Mutation operation uses singular value decomposition (SVD), a factorization method that decomposes any matrix into simpler elements, making its elements easier to know and manipulate. CycleQD uses SVD to divide model skills into core components or sub-skills. By adapting these sub-skills, the mutation process creates models that explore recent possibilities beyond these parent models. This helps models avoid getting stuck in predictable patterns and reduces the risk of overfitting.

CycleQD performance evaluation

Researchers applied CycleQD to a set of Lamy 3-8B expert models tailored for coding, database operations, and operating system operations. The goal was to see if the evolutionary method could mix the skills of the three models to create a higher model.

The results showed that CycleQD outperforms traditional model tuning and fusion methods on the evaluated tasks. It is value noting that the model fine-tuned on all datasets combined performed only barely higher than the single-skill expert models, despite being trained on a larger amount of information. Moreover, the traditional training process is much slower and dearer. CycleQD was also capable of create different models with different performance levels for the goal tasks.

“These results clearly demonstrate that CycleQD outperforms traditional methods, proving its effectiveness in training LLM individuals to excel in multiple skills,” the researchers write.

CycleQD vs other methods

The researchers consider that CycleQD could enable lifelong learning in AI systems, allowing them to repeatedly develop, adapt and accumulate knowledge over time.

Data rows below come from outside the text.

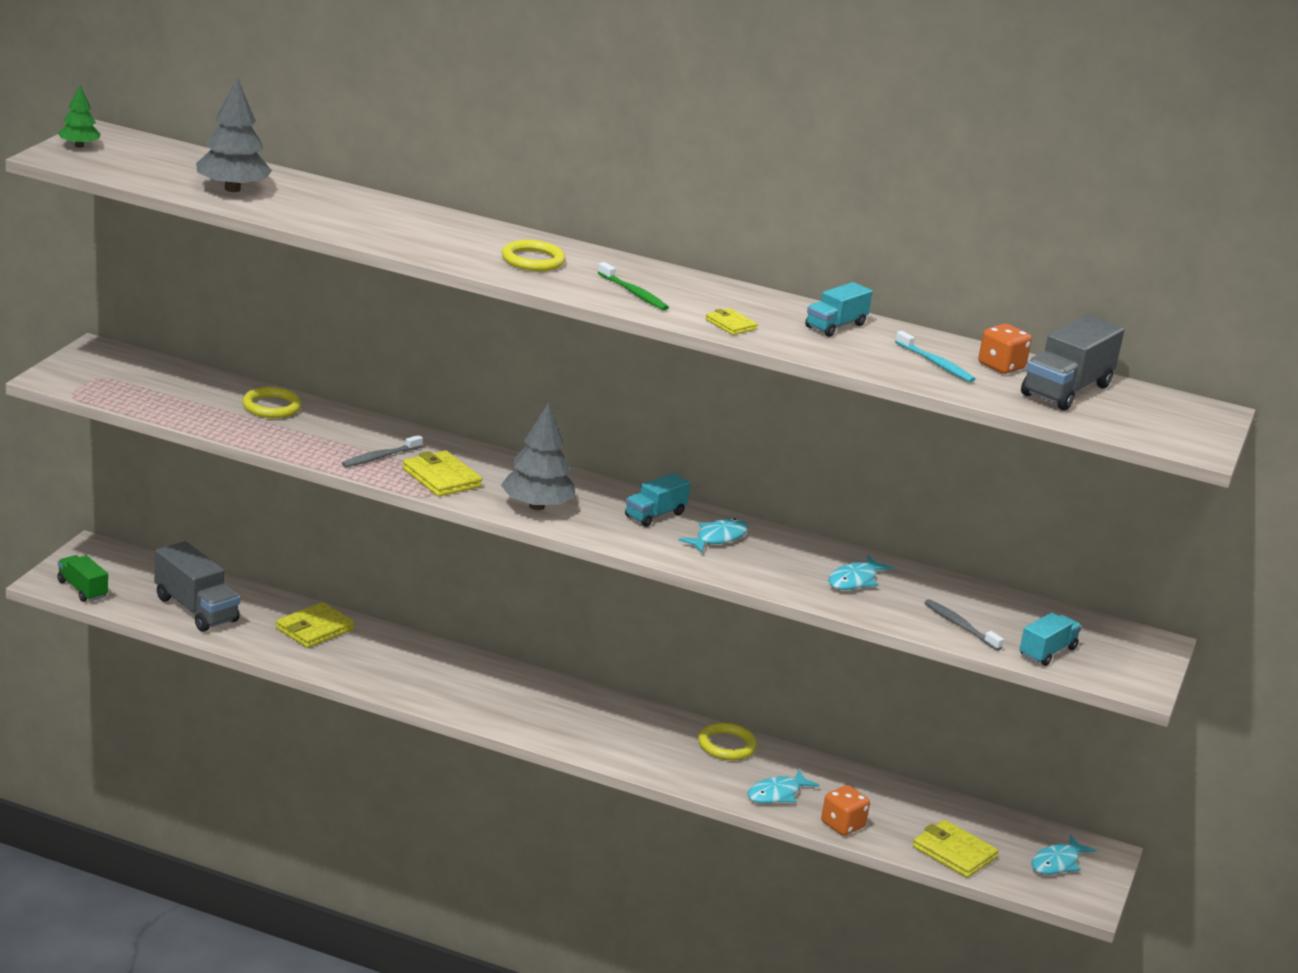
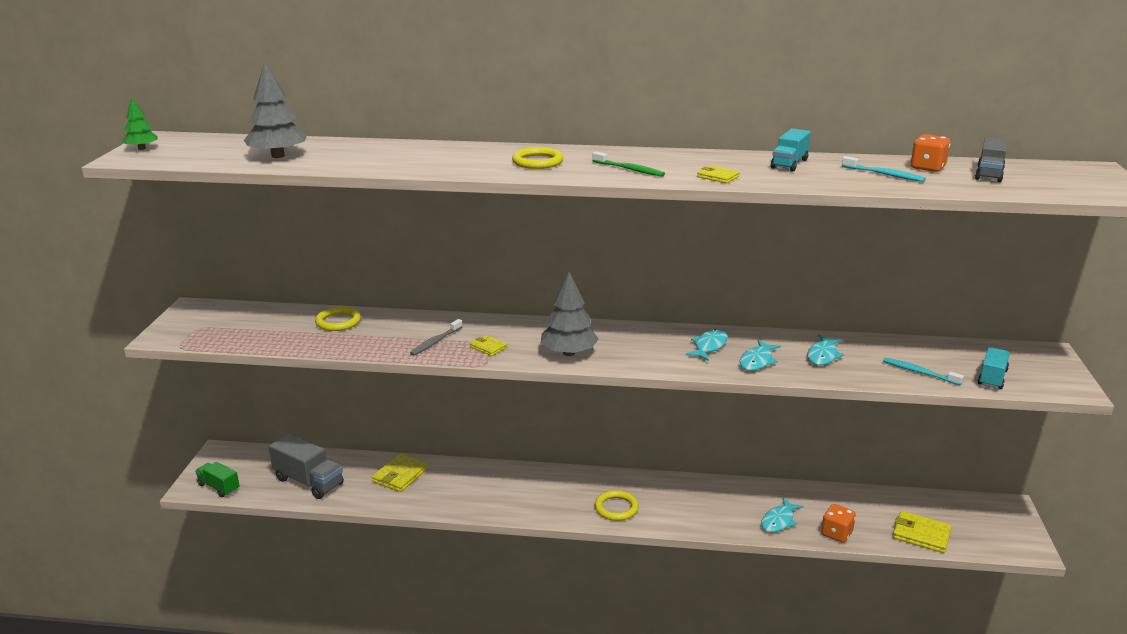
camera: 10 degrees left, 0 degrees up
(441, 478) = (488, 347): yellow wallet -> yellow wallet, size x0.58
(655, 515) = (654, 339): turquoise truck -> none
(727, 745) = (723, 491): yellow ring -> yellow ring (616, 508)
(960, 626) = (919, 372): grey toothbrush -> turquoise toothbrush
(1057, 863) = (989, 523): turquoise fish -> turquoise fish (757, 361)
(1066, 390) = (989, 174): grey truck -> grey truck, size x0.62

This could have direct implications for real-world applications. For example, CycleQD may be used to repeatedly mix the skills of expert models moderately than training a large model from scratch.

Another exciting direction is the development of multi-agent systems, in which swarms of specialised agents evolving with CycleQD can cooperate, compete and learn from each other.

“From scientific discoveries to solving real-world problems, swarms of specialized agents could redefine the boundaries of artificial intelligence,” the researchers write.